How to Design a Self-Healing, Dynamic-Size Raft Cluster in Go

11 min readAug 13, 2023

When wanting to build a distributed cluster with a shared state and leader election, one may quickly come across the Raft replication algorithm. It has become the backbone in a handful of distributed databases such as TiDB or also service discovery tools such as Consul. Essentially, it provides a straightforward API to keep data consistent across nodes, so that software engineers can focus on other aspects of their project.

In my case, I required Raft for a tool that would manage another distributed database, RonDB, and be placed on each respective RonDB node. When I started using hashicorp’s Go library for Raft, I had 3 requirements:

A highly available leader running a reconciliation (/control) loop towards a declarative state and persisting state
Dynamic & self-healing cluster size (since RonDB is horizontally scalable)
Self-contained cluster; i.e. not having ingress network access to any nodes

Most of this may sound like a great Kubernetes use-case, but the stack I was dealing with was not containerised and was therefore using VMs. In this article I’ll thereby be describing a minimal example of how these requirements can be fulfilled using the mentioned Raft library. At its core, this blog post shows how to use the Raft API to carefully automatise adding and removing nodes to a Raft cluster. All code is available on GitHub. And for the record, the original project “Managed RonDB” can be run locally here.

Reconciliation Loop

In order to best handle the requirement of having a network with no ingress access, we will be using a declarative protocol to tell the leader Raft node in which desired state we want to see the cluster in. This means that the cluster takes full control of the type & order of actions it needs to take to move towards the desired state. The user (later called “api-server”) thereby also needs no knowledge about the cluster’s internal state.

The term “reconciliation loop” means that the leader node in the cluster will continuously observe the internal state, compare it with the desired state and then take any required actions if it notices that two have diverged. In our implementation, it will only check for new desired states, once the current internal state has converged with the last accepted desired state.

func RunLoop() error {
  ticker := time.NewTicker(3 * time.Second)
  for {
    select {
    case <-ticker.C:
      if !AreAtDesired() {
        workTowardsDesired()
      }
      getNewDesired()
    }
    }
}

In our case, the internal state will consist of the number of servers registered in the Raft configuration, whilst the desired state consists of the number of replicas the user wishes to have. These values basically mean the same thing.
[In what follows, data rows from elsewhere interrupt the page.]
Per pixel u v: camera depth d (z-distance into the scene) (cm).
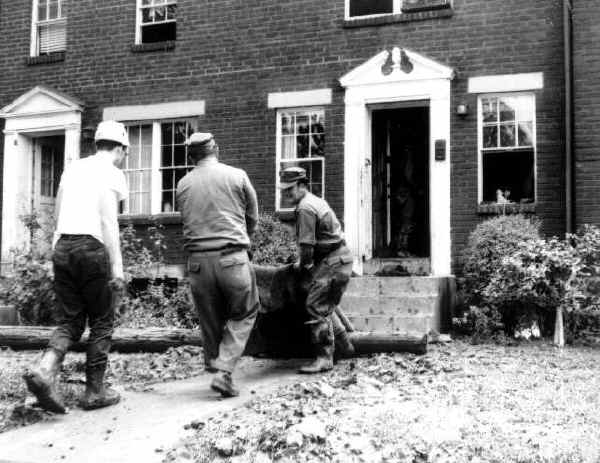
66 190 547
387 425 470
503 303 907
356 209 1104
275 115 1178
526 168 1052
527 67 1041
// If we are not at desired, we work towards it
func(raftObj *raft.Raft, desiredState DesiredState) AreAtDesired(bool, error) {
   future := raftObj.GetConfiguration()
   if err := future.Error(); err != nil {
    return false, err
   }
   config := future.Configuration()

   return desiredState.NumberReplicas == len(config.Servers), nil
}

Controlling the Cluster

In order to steer the Raft cluster, we will be implementing a basic REST API web server that we have direct access to. This api-server will implement 3 REST API endpoints which the nodes in the Raft cluster can call:

GET /desired_state

// Reponse payload
type DesiredState struct {
  NumberReplicas uint8
}

This API allows the user to tell the cluster in which desired state they would like to see it in. Here, the desired state is very simple — it is the number of Raft nodes we wish to see. We can thereby use it to scale the cluster up and down. If a node dies accidentally, the reconciliation loop should take of adding a new node again (self-healing).

POST /desired_hosts

// Request payload
type NumDesiredHosts uint8

Whenever the leader notices that it has diverged from the desired state, it can request hosts from the api-server. The api-server must then make sure that this (total) amount of hosts is running. In a more complex scenario, this also becomes a form of desired state, where the api-server continuously checks whether this amount of hosts is up and running. Also, in reality, there might be a lot more specifications to what kind of hosts the cluster needs (e.g. availability zone, memory, etc.).

GET /current_hosts

// Reponse payload
type CurrentHosts []string

The current hosts correspond to all hostnames in the Raft cluster. Every Raft node starting up can GET the current hosts in order to understand the cluster topology. More to this later.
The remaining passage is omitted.